I'm a little concerned about all of this. I saw my dad give up on technology when computers arrived. However, Mom (six years younger and more techie anyway) jumped right into ComputerLand (she was the first in the family to own one--though maybe younger brother Dave earned that honor?) and soon was merrily using it in all sorts of ways--email, Quicken, word-processing, shopping (!), America On-Lining.
Soon, though, it all began to slip away from her. She was believing every Internet rumor and hoax (and was not easily disabused, believe me). And then she couldn't remember how to turn it on and off. And now it sits on her little dining room table. Her grandson Rick, bless his heart, updates it when he visits, though she hasn't used it in years.

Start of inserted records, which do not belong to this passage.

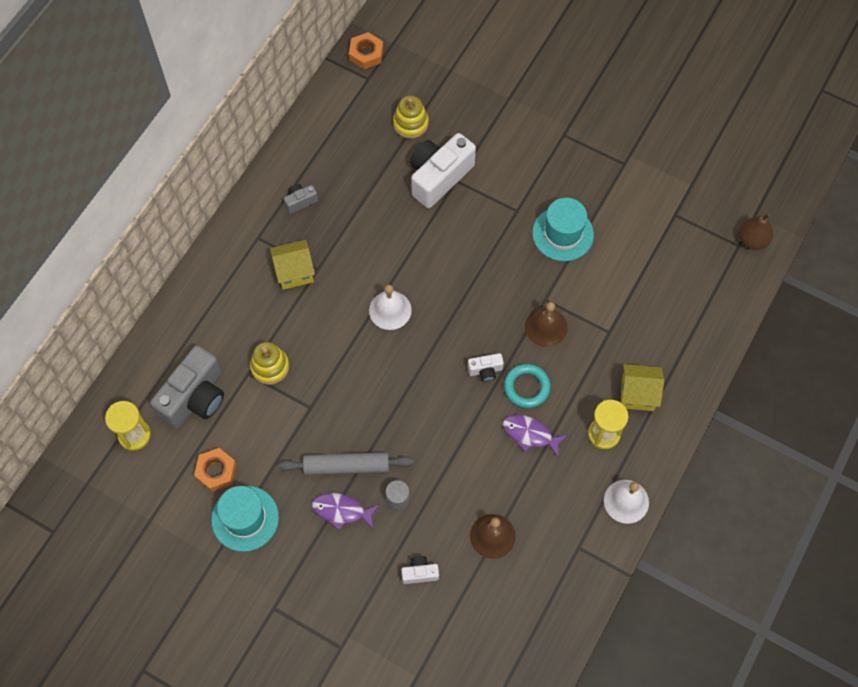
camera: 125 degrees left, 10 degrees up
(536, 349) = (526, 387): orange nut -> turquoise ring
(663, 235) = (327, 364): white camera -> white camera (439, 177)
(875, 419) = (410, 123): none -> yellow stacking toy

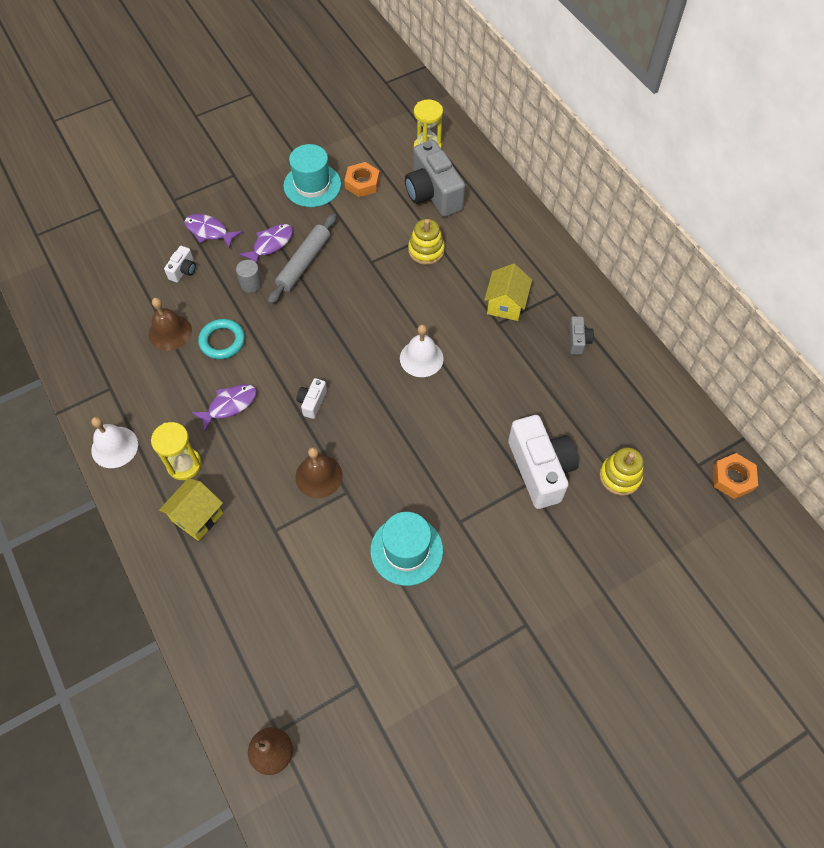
camera: 120 degrees right, 5 degrees down
(360, 581) = (209, 231): none -> purple fish
(526, 387) = (273, 426): turquoise ring -> turquoise ring (222, 341)

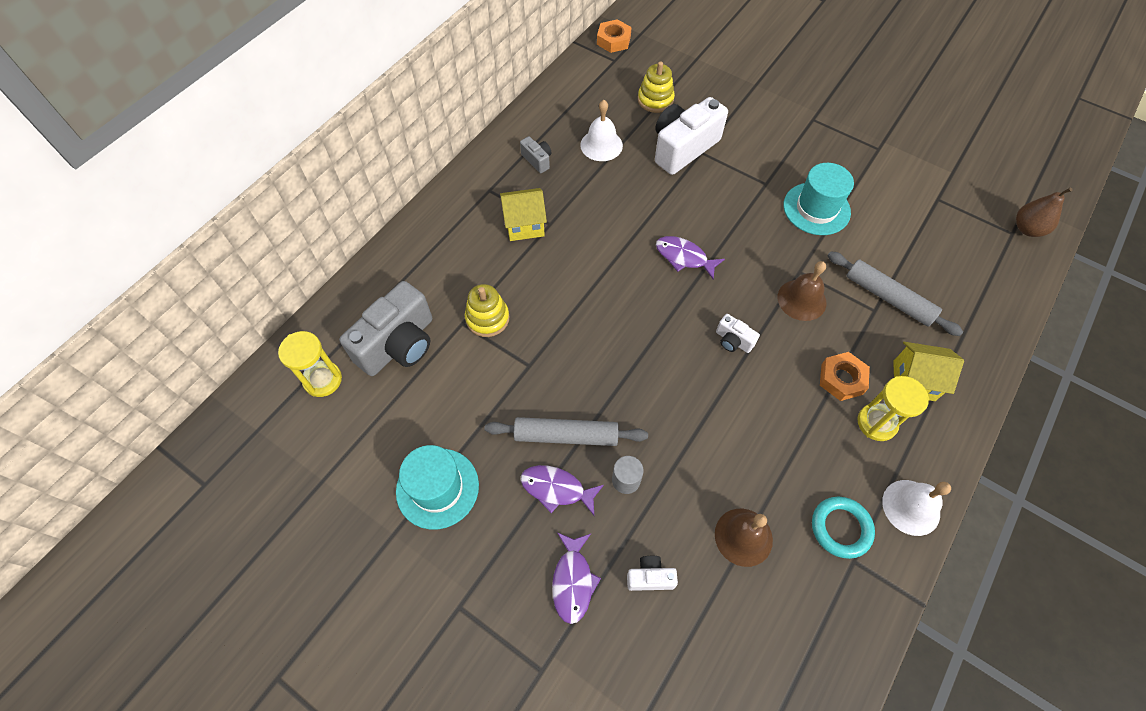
camera: 115 degrees left, 0 degrees up
(222, 341) = (719, 468): turquoise ring -> turquoise ring (840, 528)
(229, 405) = (787, 416): purple fish -> purple fish (684, 257)
(279, 550) = (888, 298): none -> grey rolling pin
(312, 402) = (733, 341): white camera -> white camera turned 45 degrees clockwise
(362, 183) = (411, 429): orange nut -> orange nut (841, 379)
(421, 358) = (626, 270): white bell -> white bell (601, 145)
(578, 340) = (537, 160): grey camera -> grey camera turned 75 degrees clockwise

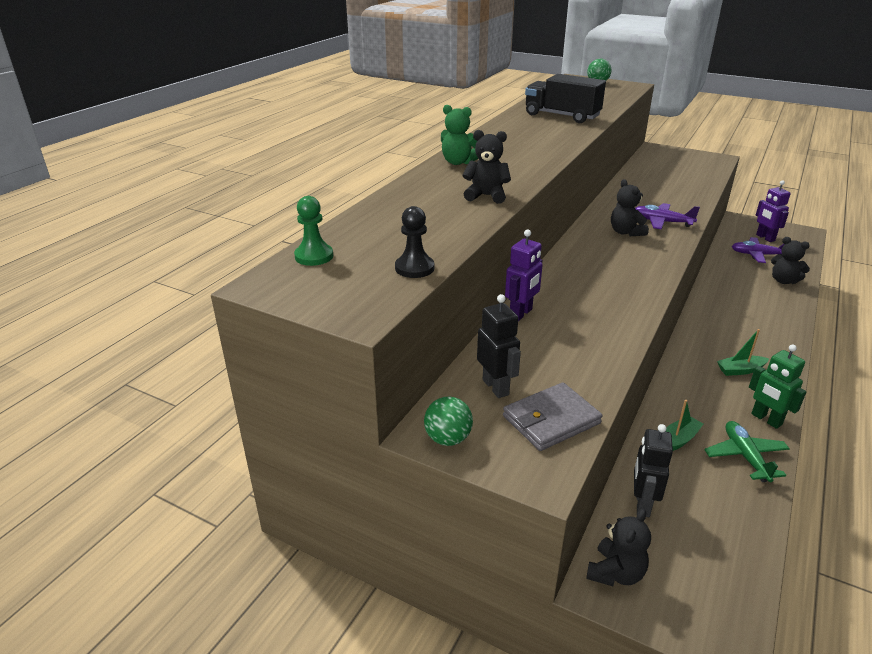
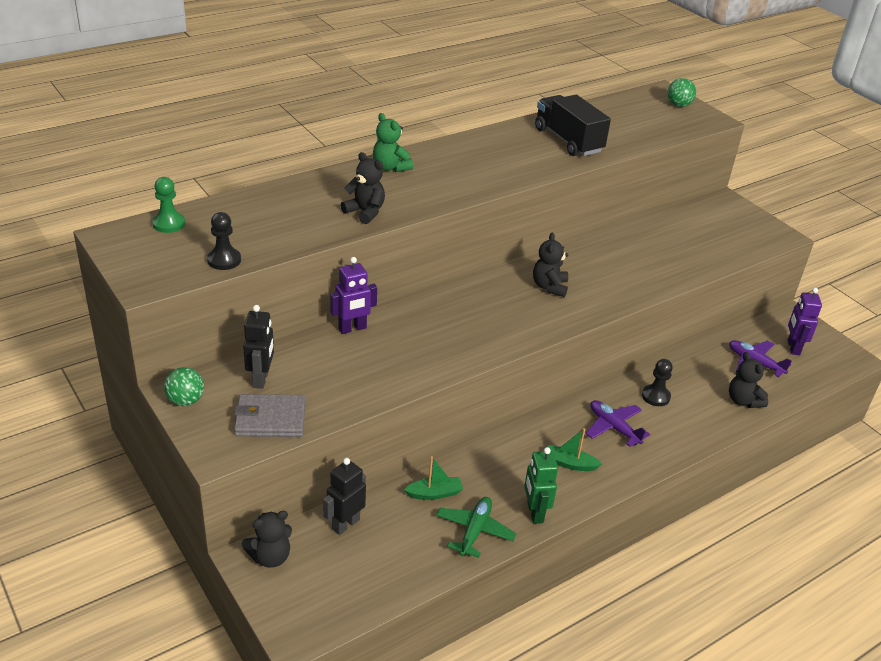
camera: 25 degrees right, 5 degrees up
(662, 222) = (601, 289): purple plane -> purple plane (613, 427)
(730, 299) = (655, 396): none -> black pawn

I've done a pretty good job of keeping up over the years--especially when I was teaching. There was no way I was going to let all of this ... new stuff ... whirl by me. And so I learned about computers and PowerPoint and Blackboard and Moodle and grading online and texting and whiteboards and digital projectors and whatever.
But now--five years away from the classroom--I'm starting to feel as if I need a new operating system. Or at least a major update.
Let's pause and look back ...
Not long after I started my teaching career (fall 1966), I found this device in my mailbox at school one day.
AND NOW--OF COURSE--I CAN'T FIND IT. Any day for the past five decades I could have showed it to you. Not today! So ... use your imagination ...
Anyway, it was a small little cardboard wheel, with another, smaller one, fastened to it. And it worked sort of like a circular slide rule. I could set one wheel to show the number of points on a test, then move the other wheel to line up a certain kid's score on that test, and--yippee!--I could thereby get the (approximate) percentage that kid had earned. It was so fast! No more calculating scores by hand!
This, I must hurry to inform those of you who are chronologically challenged (i.e., young), was long before the days of pocket calculators (whose simplest processes I quickly mastered--oh, did grading go quickly then!).
Then, near the end of my public school teaching career (I retired in January 1997) I discovered the computer program GradeQuick, and that was even easier. All I needed to do was enter the grade in a spreadsheet, and GradeQuick would give me all sorts of info--the kid's score, the kid's term and yearly average, mean and median scores for the whole class, and on and on.
I was thrilled when I returned to teaching at Western Reserve Academy in the fall of 2001 and discovered that the whole school was on GradeQuick. I could sit, say, in Saywell's Drug Store, sip coffee, munch a bagel (with crunchy peanut butter), enter grades in my laptop. I would give the kids each week a little printout showing where they stood, how the rest of the class (mean, median) were doing, etc. It was awesome.
And then came cellphones and Blackberrys and smartphones and ... a new iOS update this week.
And my damn finger keeps swiping instead of button-bushing and I am feeling DUMB.
But I guess I have no choice but to rage, rage against the dying of the light--and perhaps one day I'll push it right!